Per chi volesse avere un bambino è molto importante imparare a calcolare il proprio periodo fertile, per avere maggiori probabilità di rimanere incinta. Calcolare i propri giorni fertili come contraccettivo, invece, non può dar seguito alla certezza di non rimanere incinta, perché non è stato ancora scoperto un metodo infallibile per determinare con certezza i giorni non fertili. Chiunque non desiderasse diventare madre, quindi, deve ancora ricorrere all’utilizzo di profilattici e pillola anticoncezionale.
Esistono numerosi metodi per calcolare il periodo fertile. Andiamo a scoprirli insieme.

Calcolo della temperatura basale

Uno dei metodi per calcolare i giorni fertili è quello della temperatura basale. E’ un ormone, infatti, a regolare la temperatura nel corpo delle donne, nei periodi fertili e non fertili. Si tratta del progesterone, prodotto dal corpo luteo. Questo ormone fa aumentare la temperatura corporea delle donne, per rendere l’ambiente più consono e confortevole all’impianto dell’embrione e quindi al concepimento. Secondo questo metodo, quindi, la temperatura aumenta, e bisogna misurare tramite un semplice termometro se ci sono state variazioni. Se la temperatura rispetto al normale è più alta di circa 0,5 gradi in più (tra 0,2 gradi in più e 0,5), allora è probabile che ci si trovi nel proprio periodo più fertile. Ovviamente la controindicazione di questo metodo è che la temperatura può variare anche per altre cause, tra cui malesseri, febbre, stress, alimentazione o mancanza di sonno.

Il metodo di Ogino-Klaus

E’ uno dei metodi più conosciuti su internet. Può essere utilizzato per il calcolo del periodo fertile solo dalle donne con ciclo regolare. Si basa su un calcolo statistico, e il periodo fertile varia tra il settimo e il quattordicesimo giorno del ciclo. Molte donne utilizzano questo metodo come anticoncezionale naturale, ma ripetiamo è valido solo qualora si abbia un ciclo regolare, altrimenti il periodo fertile può variare.

Il metodo Jones

Questo metodo è basato sulla concezione che il ciclo della donna è influenzato dal ciclo della luna. Sulla base di questa considerazione ci sono alcuni giorni più fertili di altri. Per effettuare il calcolo ci si basa sulla data di nascita della donna, sul luogo di nascita, sull’ora di nascita, e ci si basa sull’angolo formato tra il Sole e la Luna in quel momento. Quando il Sole e la Luna si trovano nello stesso angolo della nascita, la donna sarà maggiormente fertile. Ovviamente si tratta di un metodo sconsigliato.

Il metodo Billings

Questo metodo si basa sull’osservazione del muco vaginale. Quando il corpo si prepara ad ovulare, secerne una sostanza vischiosa di colore trasparente e molto elastica tra le dita. Questa sostanza serve a facilitare l’arrivo degli spermatozoi all’interno dell’ovulo. L’ultimo giorno in cui viene secerna questa sostanza, è anche il giorno più fertile di una donna, e quindi quello più indicato ad avere rapporti sessuali completi qualora si voglia avere un bambino. Nei giorni successivi questa sostanza si asciuga e diminuisce la possibilità di rimanere incinte. Il metodo Billings è il più indicato nelle donne che hanno un ciclo irregolare e quindi non possono utilizzare il metodo di Ogino Klaus.

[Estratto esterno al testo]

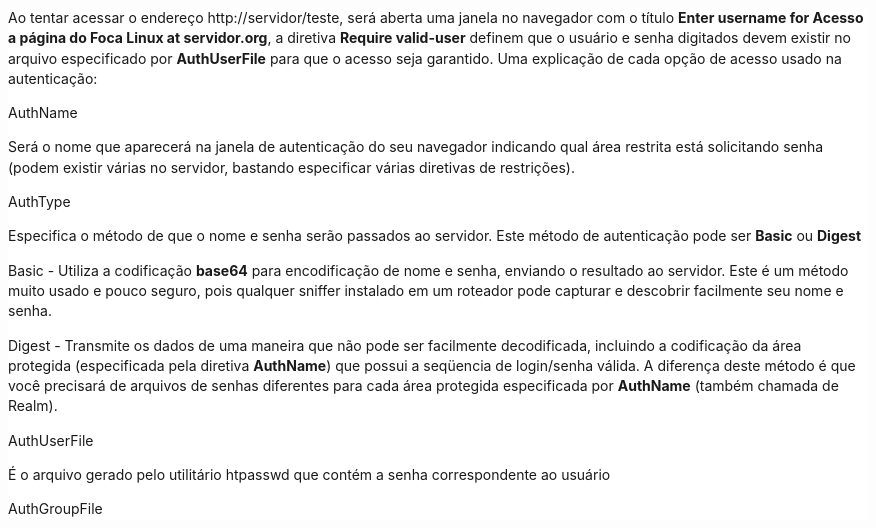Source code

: 
Ao tentar acessar o endereço <filename>http://servidor/teste</filename>, será
aberta uma janela no navegador com o título **Enter username for Acesso
a página do Foca Linux at servidor.org**, a diretiva **Require
valid-user** definem que o usuário e senha digitados devem existir no
arquivo especificado por **AuthUserFile** para que o acesso
seja garantido.  Uma explicação de cada opção de acesso usado na autenticação:

<variablelist>
<varlistentry>
<term>AuthName
<listitem>

Será o nome que aparecerá na janela de autenticação do seu navegador indicando
qual área restrita está solicitando senha (podem existir várias no servidor,
bastando especificar várias diretivas de restrições).



<varlistentry>
<term>AuthType
<listitem>

Especifica o método de que o nome e senha serão passados ao servidor.  Este
método de autenticação pode ser **Basic** ou
**Digest**

<itemizedlist>
<listitem>

<literal>Basic - Utiliza a codificação **base64**
para encodificação de nome e senha, enviando o resultado ao servidor.  Este é
um método muito usado e pouco seguro, pois qualquer sniffer instalado em um
roteador pode capturar e descobrir facilmente seu nome e senha.


<listitem>

<literal>Digest - Transmite os dados de uma maneira que não pode ser
facilmente decodificada, incluindo a codificação da área protegida
(especificada pela diretiva **AuthName**) que possui a
seqüencia de login/senha válida.  A diferença deste método é que você precisará
de arquivos de senhas diferentes para cada área protegida especificada por
**AuthName** (também chamada de Realm).





<varlistentry>
<term>AuthUserFile
<listitem>

É o arquivo gerado pelo utilitário <command>htpasswd que contém a
senha correspondente ao usuário



<varlistentry>
<term>AuthGroupFile
<listitem>
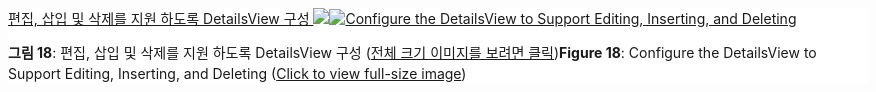 <span data-ttu-id="0c2a7-317">[편집, 삽입 및 삭제를 지원 하도록 DetailsView 구성 ![](an-overview-of-inserting-updating-and-deleting-data-cs/_static/image43.png)](an-overview-of-inserting-updating-and-deleting-data-cs/_static/image42.png)</span><span class="sxs-lookup"><span data-stu-id="0c2a7-317">[![Configure the DetailsView to Support Editing, Inserting, and Deleting](an-overview-of-inserting-updating-and-deleting-data-cs/_static/image43.png)](an-overview-of-inserting-updating-and-deleting-data-cs/_static/image42.png)</span></span>

<span data-ttu-id="0c2a7-318">**그림 18**: 편집, 삽입 및 삭제를 지원 하도록 DetailsView 구성 ([전체 크기 이미지를 보려면 클릭](an-overview-of-inserting-updating-and-deleting-data-cs/_static/image44.png))</span><span class="sxs-lookup"><span data-stu-id="0c2a7-318">**Figure 18**: Configure the DetailsView to Support Editing, Inserting, and Deleting ([Click to view full-size image](an-overview-of-inserting-updating-and-deleting-data-cs/_static/image44.png))</span></span>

Test di ovulazione digitale

Per essere ancora più sicure di trovarvi nei vostri giorni fertili, e per provare quindi ad avere più possibilità di avere un figlio, ci si può affidare anche a dei test di ovulazione digitale che potrete trovare in tutte le farmacie, tra questi particolarmente conosciuto e affidabile abbiamo il test Clearblue, oppure gli stick Persona.